TBLPROPERTIES ("quality" = "gold", "pipelines.trigger.interval" = "15 minutes")
AS
SELECT ...
FROM LIVE.silver_thsp_produkt a
JOIN LIVE.silver_thsp_druckbez dr ON dr.HSPP_ID = a.HSPP_ID
-- All 7 joins work fine here because these are batch tables, not streams
WHERE rn = 1
Redesign Stored Procedure Logic Incrementally
Rather than a direct lift-and-shift of stored procedures into DLT SQL, take the time to re-evaluate each procedure. Many stored procedures accumulate technical debt and redundancy over the years. A migration is an opportunity to simplify — break complex procedures into smaller, composable DLT tables that are easier to test and maintain.
Add Proper Timestamps to Silver Tables
If real-time stream joins become necessary in the future, the foundation needs to be laid now. Ensure every silver table carries a reliable event timestamp (not just a processing timestamp) so that watermarks can be properly defined when stream-to-stream joins are attempted.
DLT Streaming vs. DLT Triggered: At a Glance
Capability | DLT Streaming (Continuous) | DLT Triggered (Micro-Batch) |
Multi-stream joins | Limited to 2 streams | Fully supported |
Complex aggregations | Requires watermarks + windows | Fully supported |
ROW_NUMBER() deduplication | Semantically unreliable | Works as expected |
Latency | Seconds | Minutes (configurable) |
Use case | Source to Silver (ingestion) | Silver to Gold (business logic) |
Stored procedure migration | Mostly incompatible | Natural fit |
Conclusion
Real-time data processing is a powerful capability, and Databricks DLT is a genuinely excellent framework for building reliable, maintainable pipelines. But like any technology, it has a domain where it excels and a domain where it struggles.
When a client asks for “everything in real-time,” the job of a good data engineer is not simply to execute that request — it is to understand what they actually need and architect a solution that delivers on the business requirement without fighting the tool’s constraints.

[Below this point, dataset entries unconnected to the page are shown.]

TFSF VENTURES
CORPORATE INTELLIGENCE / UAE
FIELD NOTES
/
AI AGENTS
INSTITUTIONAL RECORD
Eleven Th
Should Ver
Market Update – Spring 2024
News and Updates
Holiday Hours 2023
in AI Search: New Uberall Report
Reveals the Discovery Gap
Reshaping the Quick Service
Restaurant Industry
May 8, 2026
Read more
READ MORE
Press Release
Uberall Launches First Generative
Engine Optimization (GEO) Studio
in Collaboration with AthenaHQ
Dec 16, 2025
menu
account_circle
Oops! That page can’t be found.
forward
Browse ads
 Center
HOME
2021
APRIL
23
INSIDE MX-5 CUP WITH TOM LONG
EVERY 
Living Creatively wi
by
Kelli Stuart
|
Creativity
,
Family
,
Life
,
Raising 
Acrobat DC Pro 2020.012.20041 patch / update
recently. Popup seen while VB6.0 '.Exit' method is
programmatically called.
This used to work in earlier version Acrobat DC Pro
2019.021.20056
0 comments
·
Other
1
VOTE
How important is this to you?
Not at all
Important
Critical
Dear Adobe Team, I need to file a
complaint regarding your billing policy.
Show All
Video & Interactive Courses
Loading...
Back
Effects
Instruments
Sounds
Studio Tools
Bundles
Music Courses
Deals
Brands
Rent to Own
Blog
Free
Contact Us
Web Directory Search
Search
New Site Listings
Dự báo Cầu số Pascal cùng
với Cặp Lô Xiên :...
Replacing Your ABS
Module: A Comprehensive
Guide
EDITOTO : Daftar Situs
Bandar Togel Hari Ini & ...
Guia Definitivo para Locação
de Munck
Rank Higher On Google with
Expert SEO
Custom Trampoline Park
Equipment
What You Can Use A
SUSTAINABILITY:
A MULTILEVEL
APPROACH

In most cases, what the business needs is not true second-by-second streaming to the gold layer. What they need is for data to be fresh enough to make good decisions — and for that gold layer to be correct, trustworthy, and fast to rebuild when something changes.
Real-time is right for ingestion. Triggered micro-batch is right for complex transformation. The art is knowing which layer needs which approach — and having the confidence to push back when a blanket mandate does not serve the architecture.
The lessons from this project shaped how I now approach any migration involving streaming requirements: start with streaming where it genuinely helps, and be honest where it does not. That honesty, more than any technical skill, is what makes a good data engineer.